The European Parliament has voted to dedicate two thirds of the non-nuclear energy research budget to renewable energy and energy efficiency, under the EU’s SeventhFramework Programme for Research (FP7).

“The European Parliament’s vote reverses decades of unbalanced focus on fossil fuel energy research”, said Christian Kjaer, Chief Executive of the European Wind Energy Association (EWEA). “After today’s vote, Europe is moving closer to a European energy future based on known and predictable cost of energy, derived from clean and indigenous energy sources free of all the security, political, economic and environmental disadvantages associated with the current energy supply structure”.
If the decision is agreed by the Member States at the next Competitiveness Council, non-nuclear energy research will total €2.4 billion over the seven years of the programme (2007-13). Two thirds of this for renewables and energy efficiency would equal about €226m per annum. However, the European Parliament has no legislative powers in the area of nuclear energy research, which is expected to receive €580m per annum over the next five years under a separate Euratom research budget.

..but nuclear still gets 2.5 times more

Green MEPs Claude Turmes and Rebecca Harms said: ‘We strongly welcome Parliament’s support for our proposal to give two-thirds of the budget for non-nuclear energy to renewables and energy efficiency, this is Euro 450m more than the Commission proposes. Unlike nuclear fusion, these clean technologies are already proven and effective at addressing the problems of climate change and meeting our future energy needs.’

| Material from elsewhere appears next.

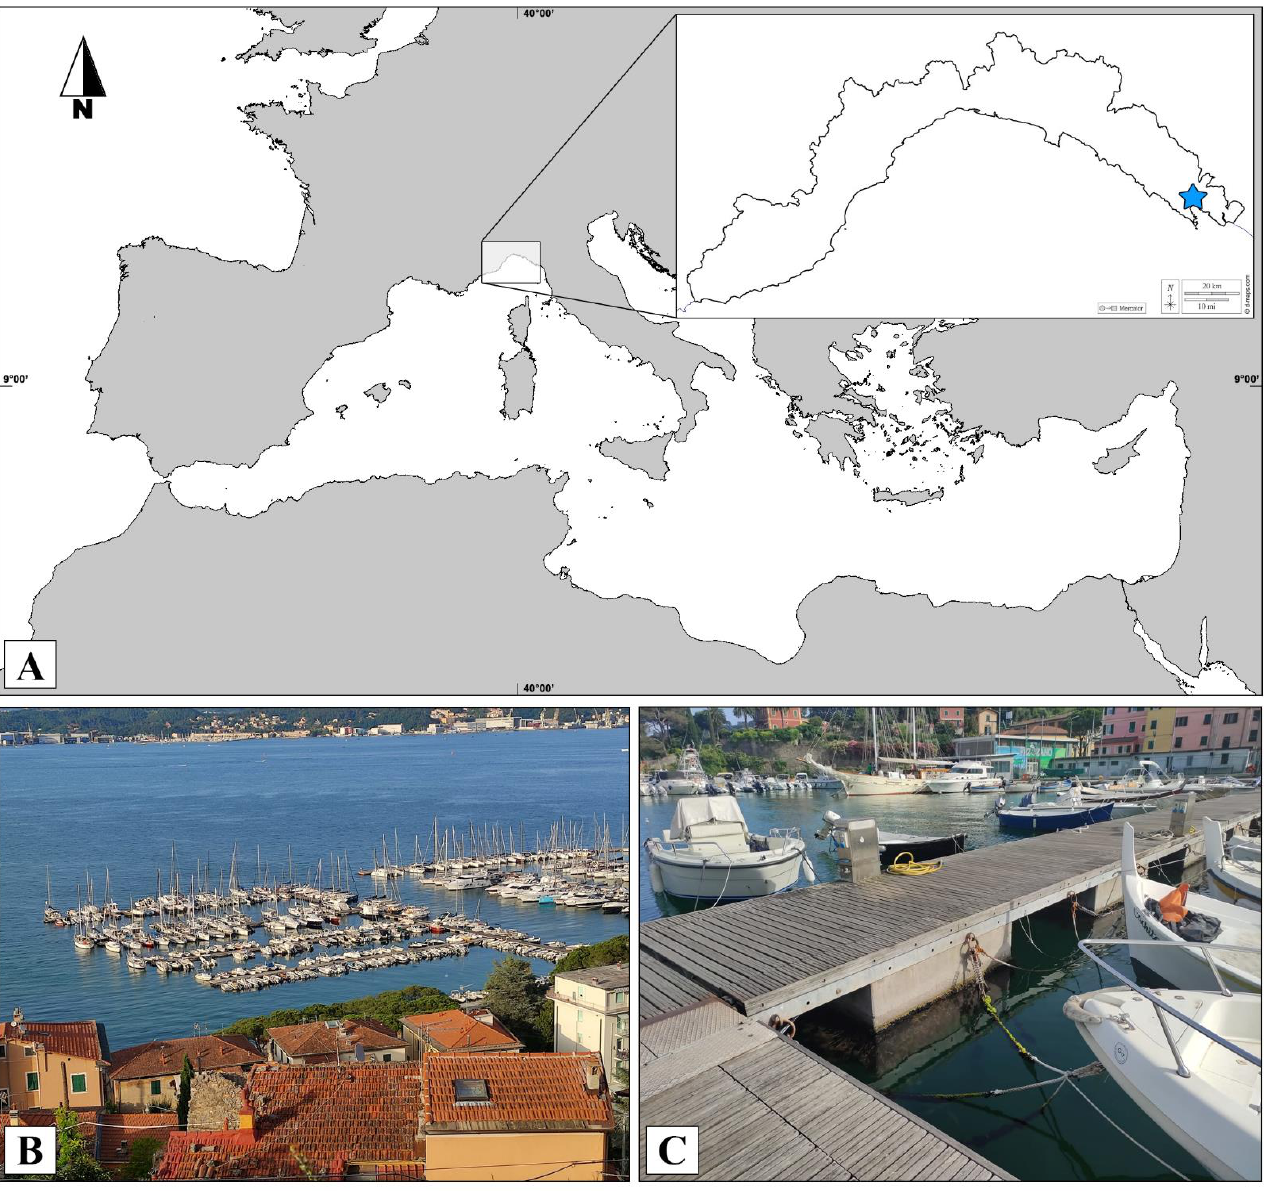
Figure 1. ( A ) Map showing the geographical position of the marina of Fezzano (44°4 ′ 52.2 ″ N, 9°49 ′ 37.8 ″ E) highlighted by the blue star, located in the Gulf of La Spezia in the eastern portion of the Ligurian Sea (north of Mediterranean Sea); ( B ) photograph of the marina of Fezzano; ( C ) floating piers of the marina of Fezzano bordering the monitoring site, characterized by shallow water and a quiet sea surface.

But they added, ‘despite this success, the energy research budget remains disgracefully skewed in favour of nuclear power, which will receive two and a half times as much funding as renewables and energy efficiency combined. Most of the nuclear funding is foreseen for new nuclear reactors and fusion, a massively expensive technology that won’t produce any of our energy for decades at best. Prioritising research in energy efficiency and renewables, would deliver massive benefits in the short-term, without the enormous risk of the nuclear option. The decision to allocate such a disproportionate amount of EU funds to nuclear research is a major blot on the overall research framework programme. It is a disgrace that Parliament continues to have only consultation on nuclear energy decisions, when all other research funding is subject to co-decision. The result is a distorted energy research budget under which nuclear power, which is expensive, unpopular and dirty, gets the lion’s share of the funds.’

Gorbachev intervenes

In June, while British Prime Minister Tony Blair was in Paris for talks with French President Jacques Chirac over the future of Europe’s energy supplies and in particular collaboration on nuclear power, Mikhail Gorbachev, one time premier of the USSR, and now president of the Green Cross international lobby, warned about the dangers of nuclear power. ‘Think again, think seven times again before you leap and start construction of new nuclear power plants. With my experience of Chernobyl I know what is involved. The explosion of one reactor required a superpower country to spend tens of billions of roubles. Still there was the longer pollution of the soil, the deaths of a number of people and consequences that will be far reaching.’

He said climate change could only be stopped through a combination of developing new energy sources like solar & wind and increasing efficiency of energy usage.